Google Cloud officially introduced its seventh-generation custom AI accelerator, the Tensor Processing Unit (TPU) v7, during the opening keynote of the Google Cloud Next 2026 conference on April 20. The announcement represents a significant expansion of Google’s internal silicon capabilities as the company seeks to provide high-performance alternatives to merchant silicon for artificial intelligence workloads. The TPU v7 is designed to handle both the training of massive large language models and the increasingly high-demand inference phase, where trained models generate responses for end-users.

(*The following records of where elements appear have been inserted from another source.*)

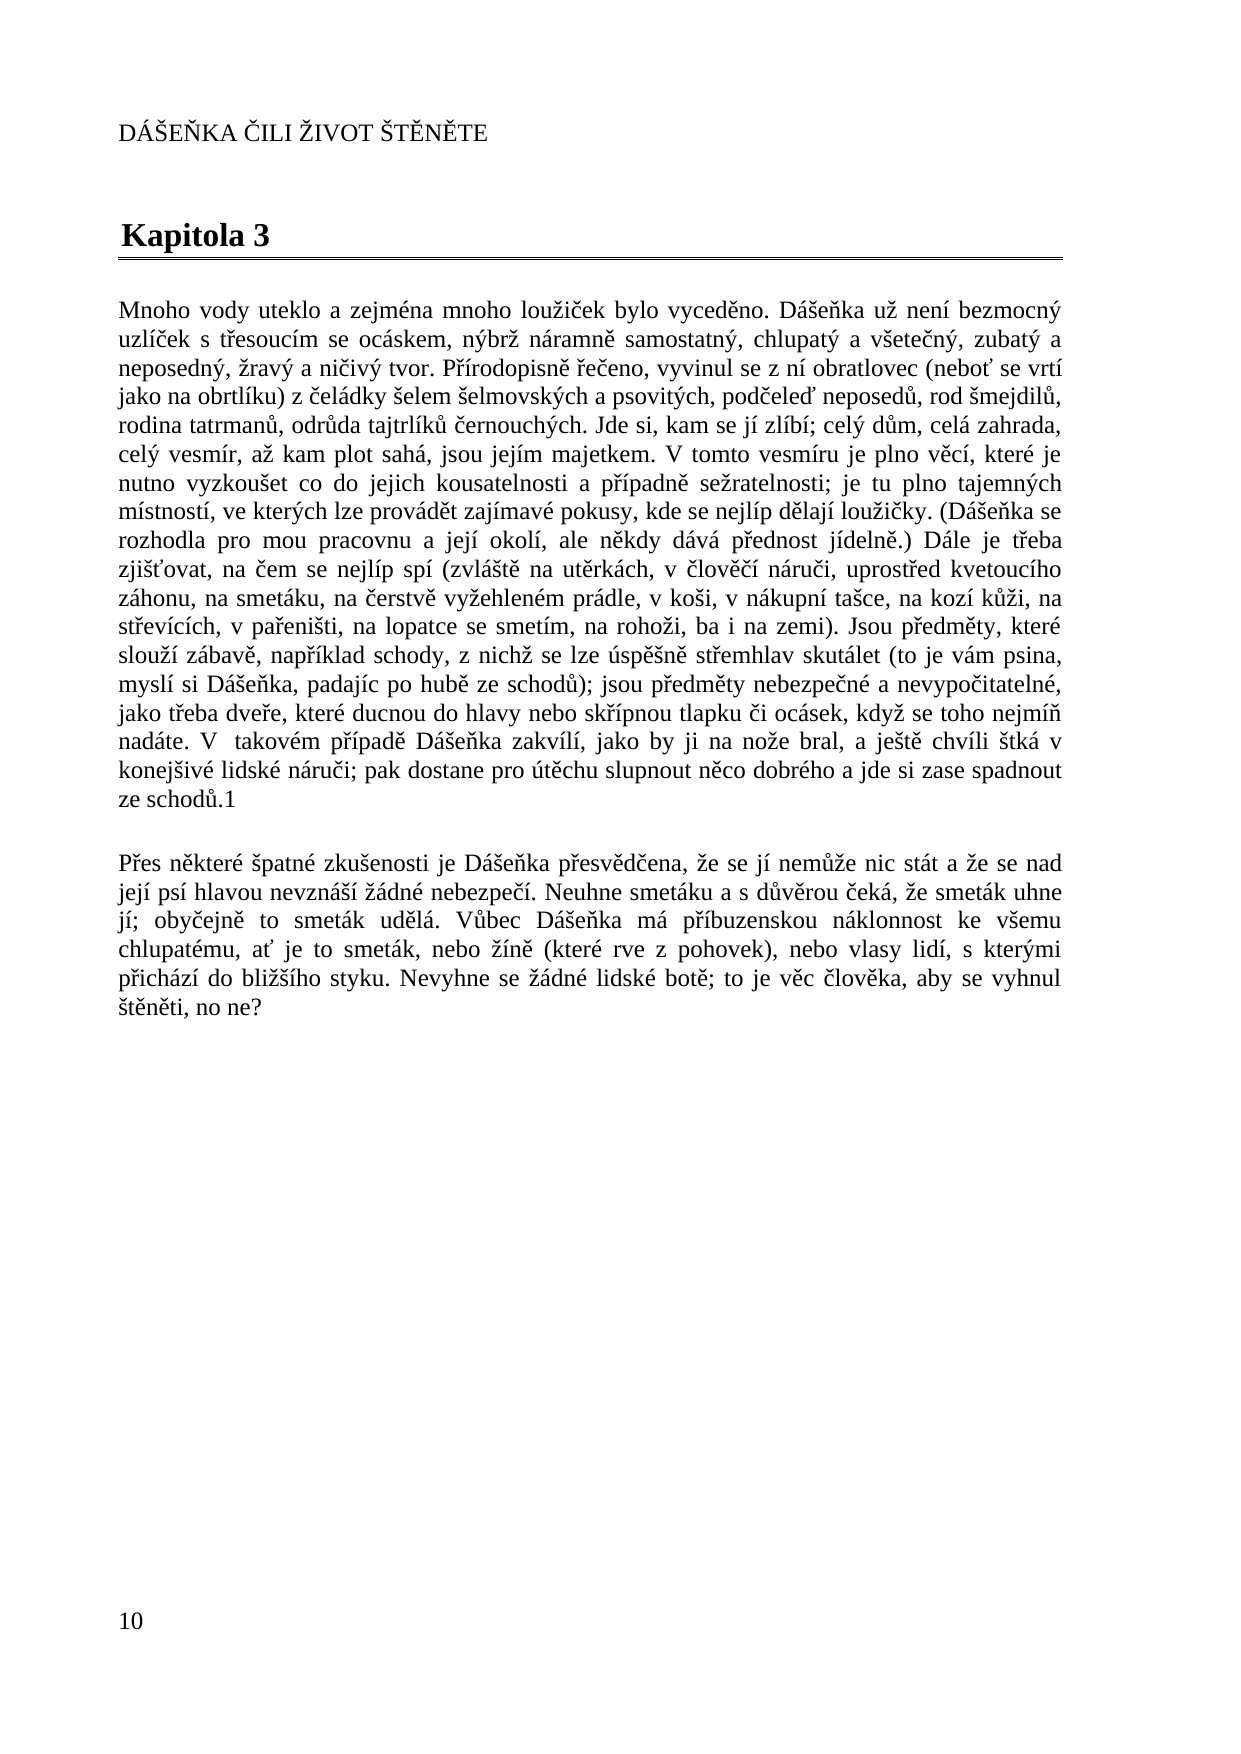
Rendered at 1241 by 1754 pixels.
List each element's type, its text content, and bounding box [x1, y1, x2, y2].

subtitle Kapitola 3 [118, 212, 1063, 257]
text Mnoho vody uteklo a zejména mnoho loužiček bylo vyceděno. Dášeňka už není bezmocný uzlíček s třesoucím se ocáskem, nýbrž náramně samostatný, chlupatý a všetečný, zubatý a neposedný, žravý a ničivý tvor. Přírodopisně řečeno, vyvinul se z ní obratlovec (neboť se vrtí jako na obrtlíku) z čeládky šelem šelmovských a psovitých, podčeleď neposedů, rod šmejdilů, rodina tatrmanů, odrůda tajtrlíků černouchých. Jde si, kam se jí zlíbí; celý dům, celá zahrada, celý vesmír, až kam plot sahá, jsou jejím majetkem. V tomto vesmíru je plno věcí, které je nutno vyzkoušet co do jejich kousatelnosti a případně sežratelnosti; je tu plno tajemných místností, ve kterých lze provádět zajímavé pokusy, kde se nejlíp dělají loužičky. (Dášeňka se rozhodla pro mou pracovnu a její okolí, ale někdy dává přednost jídelně.) Dále je třeba zjišťovat, na čem se nejlíp spí (zvláště na utěrkách, v člověčí náruči, uprostřed kvetoucího záhonu, na smetáku, na čerstvě vyžehleném prádle, v koši, v nákupní tašce, na kozí kůži, na střevících, v pařeništi, na lopatce se smetím, na rohoži, ba i na zemi). Jsou předměty, které slouží zábavě, například schody, z nichž se lze úspěšně střemhlav skutálet (to je vám psina, myslí si Dášeňka, padajíc po hubě ze schodů); jsou předměty nebezpečné a nevypočitatelné, jako třeba dveře, které ducnou do hlavy nebo skřípnou tlapku či ocásek, když se toho nejmíň nadáte. V takovém případě Dášeňka zakvílí, jako by ji na nože bral, a ještě chvíli štká v konejšivé lidské náruči; pak dostane pro útěchu slupnout něco dobrého a jde si zase spadnout ze schodů.Obrázek 1 [118, 295, 1063, 813]
text Přes některé špatné zkušenosti je Dášeňka přesvědčena, že se jí nemůže nic stát a že se nad její psí hlavou nevznáší žádné nebezpečí. Neuhne smetáku a s důvěrou čeká, že smeták uhne jí; obyčejně to smeták udělá. Vůbec Dášeňka má příbuzenskou náklonnost ke všemu chlupatému, ať je to smeták, nebo žíně (které rve z pohovek), nebo vlasy lidí, s kterými přichází do bližšího styku. Nevyhne se žádné lidské botě; to je věc člověka, aby se vyhnul štěněti, no ne? [118, 848, 1063, 1021]
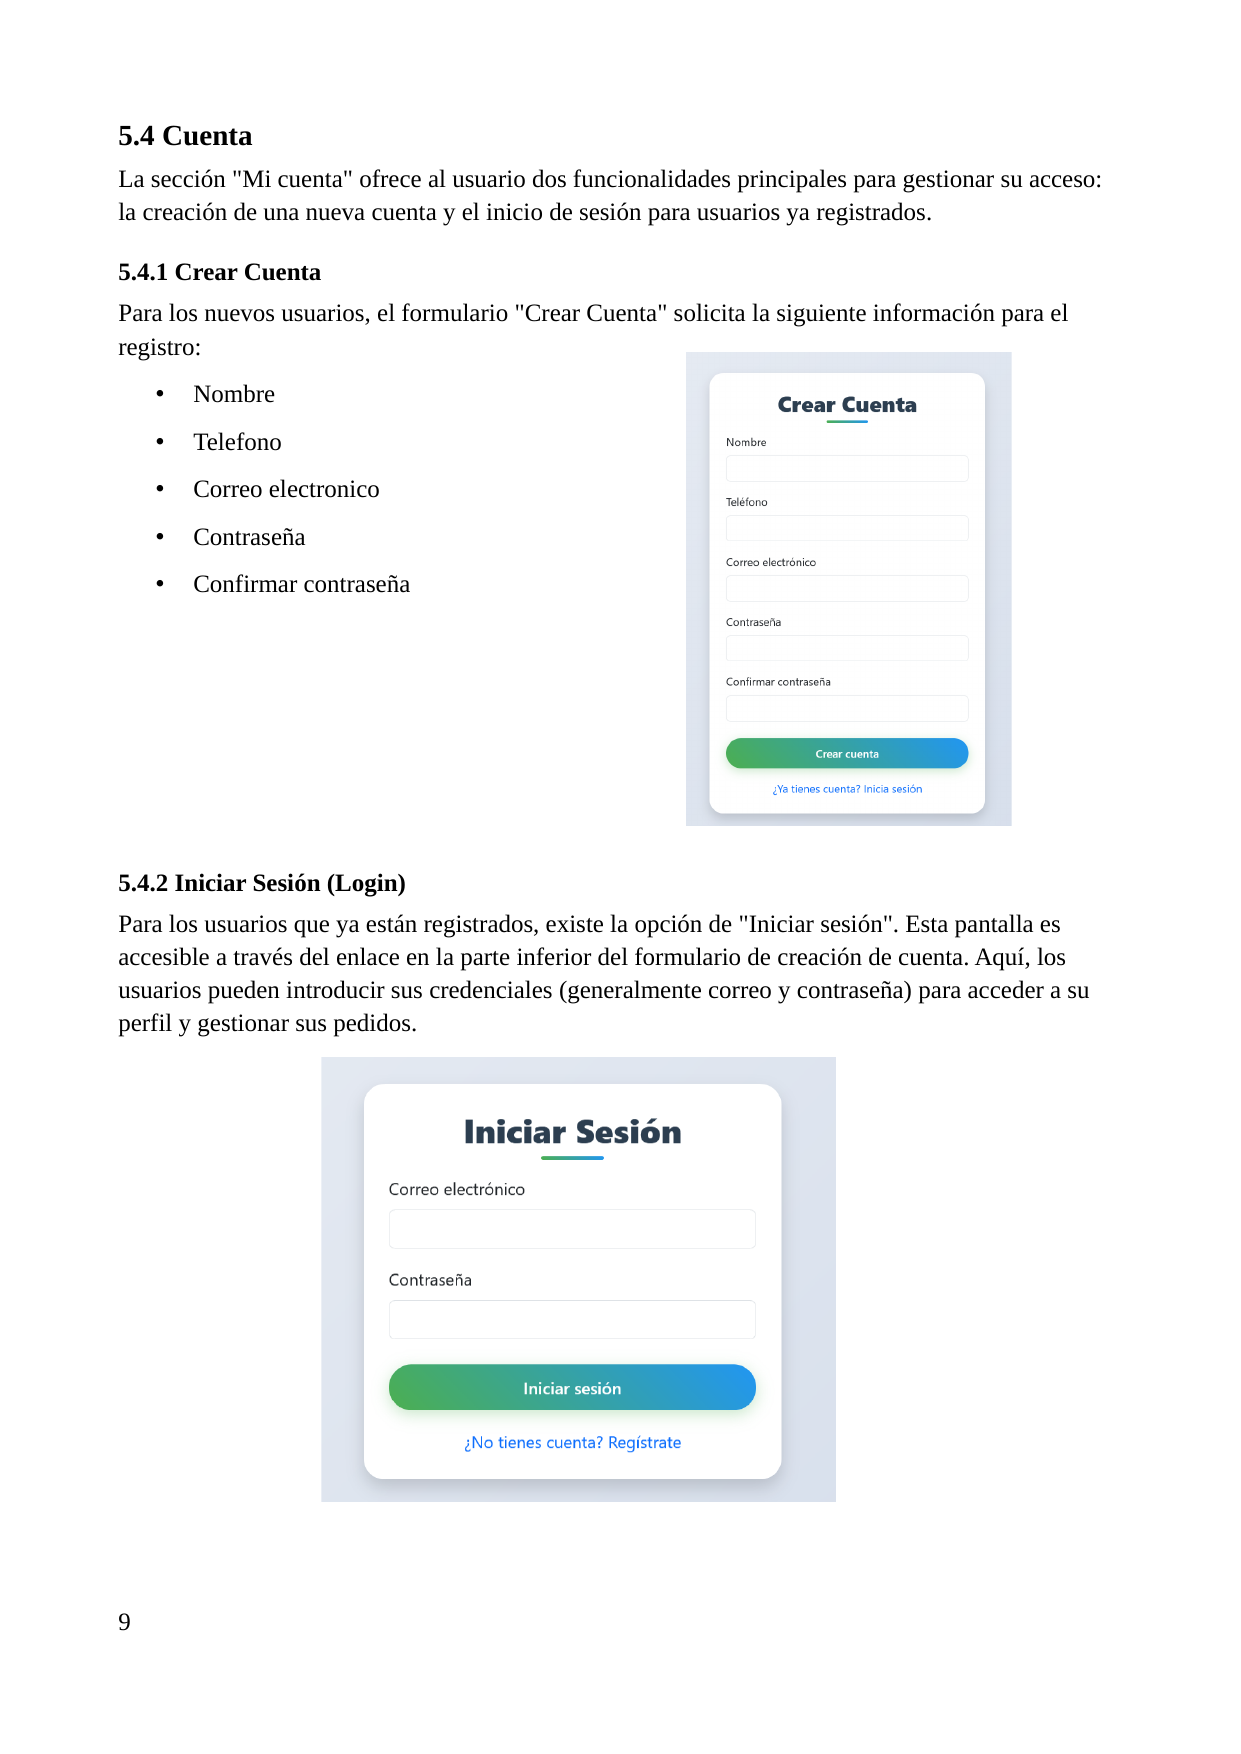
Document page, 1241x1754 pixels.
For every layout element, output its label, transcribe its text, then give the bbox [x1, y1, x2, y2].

Technical specifications released by Google Cloud engineering teams indicate that the TPU v7 provides a 3.8-fold increase in peak floating-point operations per second (FLOPS) compared to the TPU v6. The new chips are deployed in clusters consisting of 8,192 chips interconnected via Google’s proprietary optical circuit switching (OCS) technology. This networking fabric allows for a total aggregate bandwidth of 12.8 petabits per second per pod, which Google states is critical for scaling the next generation of multimodal AI models that exceed 10 trillion parameters.
A primary focus of the TPU v7 architecture is energy efficiency and inference throughput. According to Thomas Kurian, CEO of Google Cloud, the v7 chips deliver a 50% improvement in performance-per-watt over the previous generation. This efficiency is achieved through a 3-nanometer manufacturing process and an enhanced sparse core architecture that accelerates the processing of sparse data sets common in recommendation systems and generative AI. Google reported that in internal testing, the TPU v7 executed inference tasks for the Gemini 2.0 Ultra model at twice the speed of the TPU v6 while consuming 30% less power.
In addition to the hardware, Google introduced the AI Hypercomputer architecture, an integrated system that combines TPU v7 accelerators with the company’s new Axion ARM-based CPUs and high-speed Jupiter networking. This system is designed to optimize the entire hardware-software stack, from the physical silicon up to the Vertex AI platform. Google confirmed that several early-access partners, including Anthropic and Midjourney, have already begun migrating portions of their production workloads to TPU v7 clusters to take advantage of the increased memory bandwidth.
The rollout of TPU v7 is scheduled to begin in select North American data centers in June 2026, with global availability across Google Cloud’s 40 regions expected by the end of the year. Google also announced a new consumption model called Inference-on-Demand, which allows customers to rent TPU v7 capacity in smaller increments, specifically targeting startups and enterprise developers who require high-performance silicon for real-time AI applications without the overhead of full-cluster reservations.